::: Selected text
Carmen Thompson weaves equity, respect and authenticity into every costume she designs for film and TV.
BY DAVID LENNAM | PHOTO BY: JEFFREY BOSDET
It might be going too far to suggest Johnny Depp is the reason costume designer Carmen Thompson got into film and TV, but a 13-year-old Thompson, smitten with the budding 21 Jump Street star, convinced her mom to let her work as a background performer on the made-in-Vancouver series. And those brief appearances got her up close to Depp. Really close.
“I had a crush on Johnny and I had this friendship bracelet that I had made and it took forever,” she recalls. “I was sitting right behind him in one scene. I said, ‘I made you a bracelet’ and then he stuck out his wrist with all the other bracelets — you know Johnny Depp, he’s got 12 bracelets on each arm — and he said, ‘Go ahead, put it on.’ So I tied on my friendship bracelet to his wrist and he wore it for that episode.”
It was an early foray into a career in costume design that had her building her resumé with six-and-a-half years in Hollywood and, since 2014, steady gigs in Victoria. She’s won two CAFTCAD (Canadian Alliance of Film and Television Costume Arts and Design) Awards and is a double Leo Award (for the B.C. film and television industry) nominee this year.
The fortysomething Thompson, who is Ditidaht/Kyuquot/Coast Salish Nations, is one of Canada’s leading Indigenous costume designers. That we add “Indigenous” to “costume designer” might insinuate a qualifier is needed. Thompson wears it like a badge of honour.
“I am the first one and I have to hold that and there’s probably 5,000 costume designers out there. There’s only one Indigenous costume designer and I’d much rather have that title than just be a costume designer,” she says.
Thompson explains that, while in Los Angeles learning the craft, she was known as a costume designer who was Indigenous. That shifted when she came home to Victoria, where her first job was on the mini-series 1491: The Untold Story of the Americas Before Columbus.
“I felt the realness of it all — taking that power of Indigenous costume designer.”
::::::
::: Exercise data
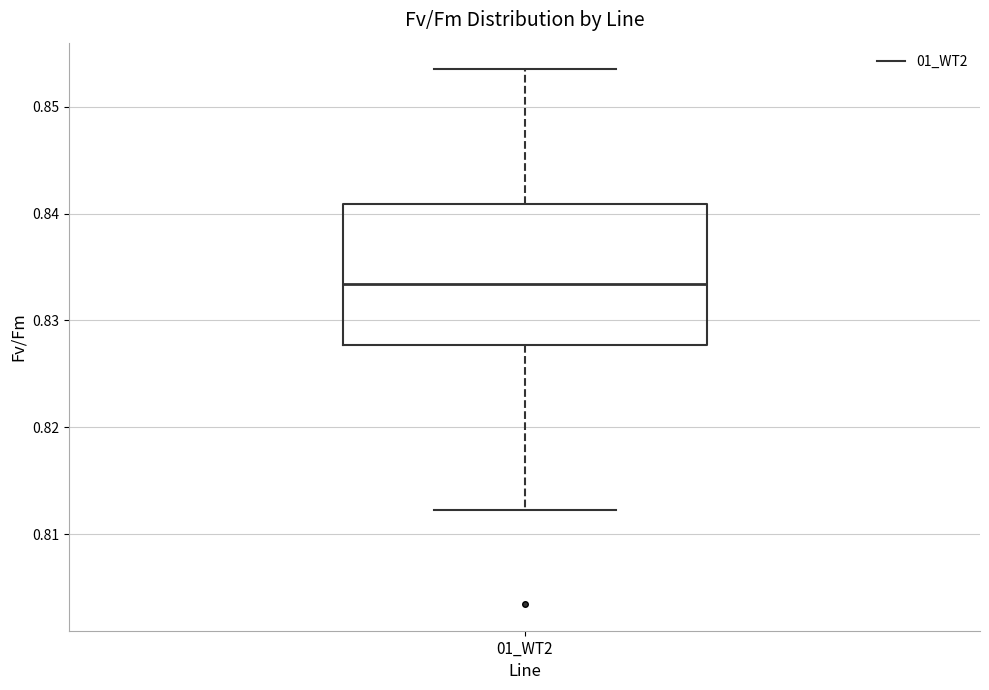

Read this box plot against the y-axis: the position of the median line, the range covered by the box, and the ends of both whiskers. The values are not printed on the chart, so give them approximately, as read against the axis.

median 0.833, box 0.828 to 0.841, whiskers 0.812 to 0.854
::::::
## Job item A
Reproduce the passage of the Carmen Thompson profile that runs from "Thompson explains that, while" up to and including "Americas Before Columbus.", word for word.
## Job item B
Please carry on the profile of costume designer Carmen Thompson, picking up after its final sentence.

## Task response A
Thompson explains that, while in Los Angeles learning the craft, she was known as a costume designer who was Indigenous. That shifted when she came home to Victoria, where her first job was on the mini-series 1491: The Untold Story of the Americas Before Columbus.

## Task response B
Spirit Power
Thompson talks about her uniqueness. Her cultural roots. Her standing has empowered her in an unofficial role as on-set liaison, allowing her knowledge of First Nations customs and traditions to inform producers how to tackle certain issues, scenes and even conflicts.
Shooting Bones of Crows, which dramatizes the grim history of residential schools, she was approached by two of the producers urging her to “get the kids dirty” for a scene.
“And I’m like, ‘No.’ ”
There was some back and forth with various producers until she was asked to explain, which she did. It wasn’t enough.
“So I pulled out my phone and called my Uncle Charlie, dad’s brother, and put him on speakerphone. ‘I have the producers and director here. Just wanted to ask you: How dirty did you get in your residential school uniform?’ He laughed and then he told them why. He was like, ‘Niece, niece, listen to this. This is what I’m going to finish with. Cleanliness is next to godliness is what they would yell at us and punish us with and hit us with while they were beating us up when we got dirty. So no, we did not get dirty.’ ”
Victoria costume designer Ken Shapkin, who shares a Leo nomination with Thompson for Why Can’t My Life Be a Rom-Com?, calls her a rising star, a champion and role model, particularly for her work on Indigenous productions.
On set for Bones of Crows, for instance, Thompson could be found sitting cross-legged on the floor with the young cast, explaining the sensitivities around scenes exposing the harsh realities of the residential school system.
Thompson admits that role is more than she anticipated. “If you claim Indigenous that means the umbrella of Indigeneity, and if your story has Indigeneity — and I know there’s something wrong — I have to say something, because I’m holding Indigenous as my title,” she says.
That almost wasn’t the case. Thompson was raised by her mother “as colonized as possible” in an effort to shield her from the racism and the legacy of residential schools and all that it spawned. “I was the most non-Indigenous-raised Indigenous person,” she recalls. “I didn’t even know I was native until I was 12.”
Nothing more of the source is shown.